Ah yeah that's right, and unfortunately getting that neutral to the box, if it's not there already, is often difficult as you mention. I saw some devices on massive closeout at the hardware store, and I wonder if it's because they got so many returns when people got them home and realized they couldn't use them....
ckmapawatt's picture
You're right. The Legrand lighting sensor had to have a neutral wire, and it worked fine with the CFLs (it just didn't have a manual on setting). The Leviton sensor does not have access to the neutral.
Just to double check, I looked up the spec sheet on the dimmer I mentioned, and it seems like it should be good to go: "The unit can be used for switching incandescent and fluorescent and low voltage lighting with electronic or magnetic ballasts." So it would appear to be good to go, but I haven't tested it :)
Last weekend, I installed a motion-sensing switch in the second bathroom (which always seems to have the light left on...) I didn't see the fine print on the packaging about electronic ballasts, and when the work was done, I got the flicker. Had I read your post, I may have left the switch in place, but I ended up returning it.
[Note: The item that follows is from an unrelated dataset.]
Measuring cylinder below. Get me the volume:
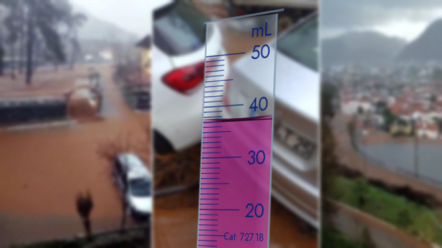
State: 37 mL
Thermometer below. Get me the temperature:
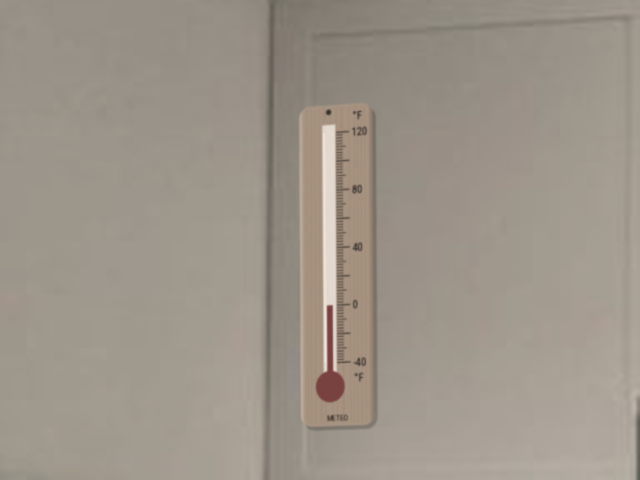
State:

I'd really rather not have to keep an incandescent in the socket! The fixture has three bulbs, so if I use all 13 watt CFL's without a motion sensor, the lights will be left on by accident about 5 hours a day on average (that's probably a high number because we do often remember to turn them off.) That's 195 watt hours. If I add the motion sensor and bring that time down to 2 hours per day (actual useful time) but I've got two CFLs at 13 watts and one incandescent at 60 watts, I'm using 172 watt hours. That 60 watt bulb is like adding three and a half extra CFLs. It's killing a lot of the savings, and making it harder to justify the cost of the switch! Do you know of any motion switches that work with all CFLs? Or do I need to throw an LED in there to bleed off the current?
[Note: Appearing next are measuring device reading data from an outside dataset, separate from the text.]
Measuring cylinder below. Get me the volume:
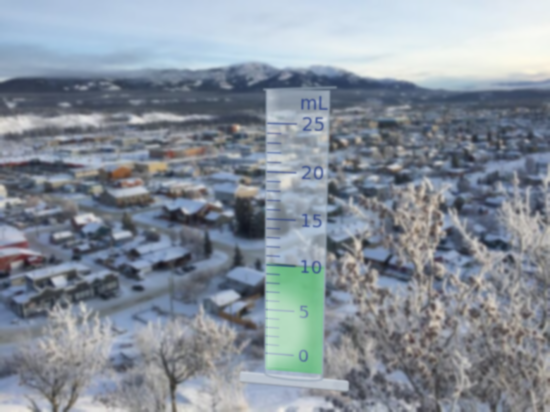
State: 10 mL
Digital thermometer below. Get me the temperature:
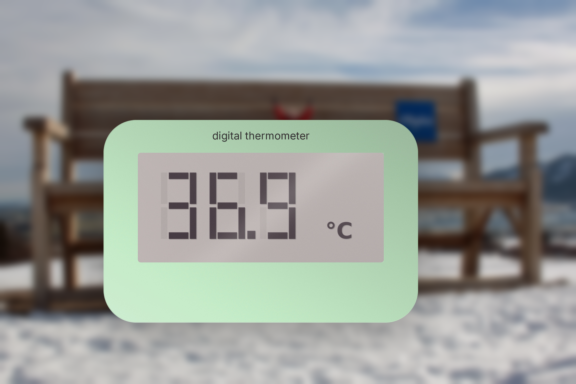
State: 36.9 °C
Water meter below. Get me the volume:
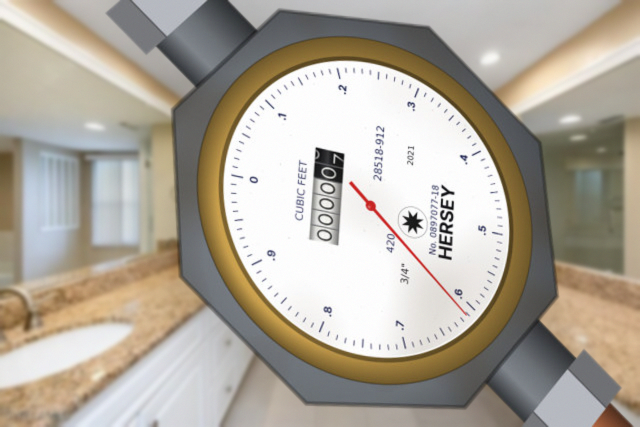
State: 6.61 ft³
I'm a fan of the Leviton units such as the Leviton IPP15-1LW - these work with CFLs (as far as I can tell) and they are Manual On - Auto off. IOW, you still have to flick the switch to turn it on, they won't go on just because you walked by. And then they stay on 'til you leave. (Or until you flick the switch again). I actually installed one for my bathroom fan, it's handy because it'll run for a set time after the occupant leaves & then shuts itself off - gets moisture out but doesn't suck out all the conditioned air.